SELECTED TEXT:
»»

As is well known, shutting in a drilling and completions well, e.g., an oil well, a gas well, a water well, a disposal well, an injection well or the like, also referred to herein as a well, is required following an undesired influx of formation fluids into the wellbore from the surrounding formation during drilling operations. This undesired influx of formation fluids is also referred to as a “kick.” After shutting in the well, additional formation fluid continues to flow into the well. Conventionally drillers, also referred to herein interchangeably as rig personnel, users and operators, must keep the well shut in following a kick, i.e., after “taking a kick,” until they have obtained stabilized shut in casing pressure (SICP) and shut in drill pipe pressure (SIDPP) readings. As the additional fluid flows into the well, wellbore fluid is compressed and the SICP increases until the influx stops when bottom hole pressure (BHP) equals the surrounding formation pressure. As the influx volume increases, the maximum pressure exerted at the well shoe during circulation increases. Especially when the formation surrounding the well has low permeability, there is a slow pressure build up and corresponding long pressure build up curve. Common industry well control practices require that a well remain shut in for many hours in a static condition to allow these pressures to stabilize. In some cases, this long wait period may still not generate a true stabilized SICP and SIDPP. The very gradual increase in SICP can result in choosing an inaccurate stabilized SICP and SIDPP. This can lead to circulating the well in an underbalanced state, resulting in an increase in influx size and therefore an increase in environmental and safety risks involved in a well control event. The inaccurate choices for SICP will lead to attempts by rig personnel to kill the well with improper density drilling mud, also referred to as kill weight mud (KWM), which results in additional nonproductive time. Kill weight mud is a drilling mud, also referred to as drilling fluid, having sufficient density to prevent fluids from flowing into the wellbore.

««

TASK INSTRUCTIONS:
A – Summarize the passage on well shut-in after a kick in two sentences.
B – In the passage on well shut-in after a kick, what term is used for the undesired influx of formation fluids into the wellbore?

EXTRACTED ENTRIES:
»»

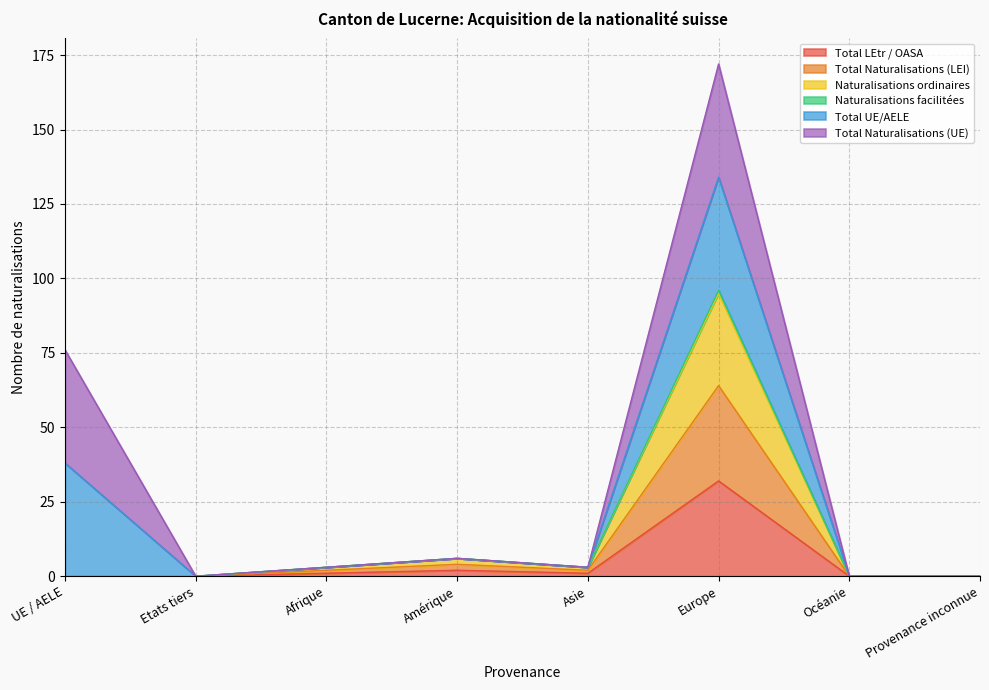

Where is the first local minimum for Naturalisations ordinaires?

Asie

««
»»

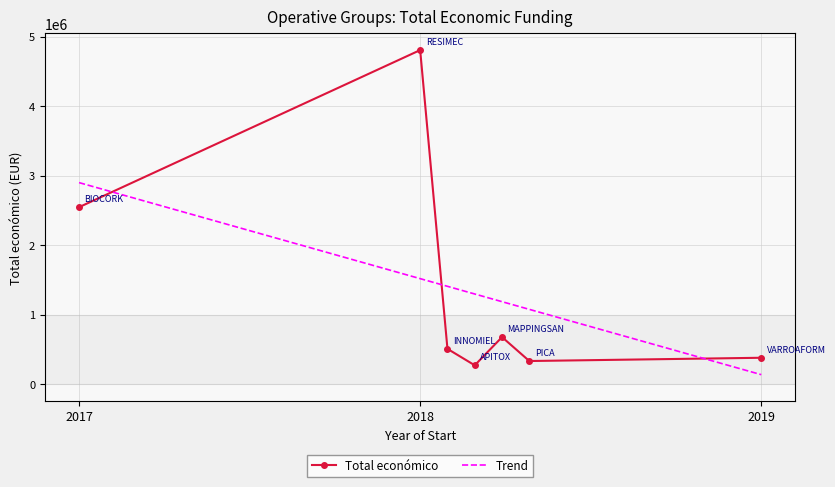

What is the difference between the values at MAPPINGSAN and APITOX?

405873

««

PER-TASK OUTPUTS:
A – After an undesired influx of formation fluids, called a kick, a well must be shut in until stabilized shut in casing pressure (SICP) and shut in drill pipe pressure (SIDPP) readings are obtained, which can take many hours, especially in low-permeability formations. Because SICP rises so gradually, operators may choose inaccurate stabilized values, which can lead to circulating the well underbalanced, greater environmental and safety risks, and attempts to kill the well with mud of improper density that add nonproductive time.

B – A "kick."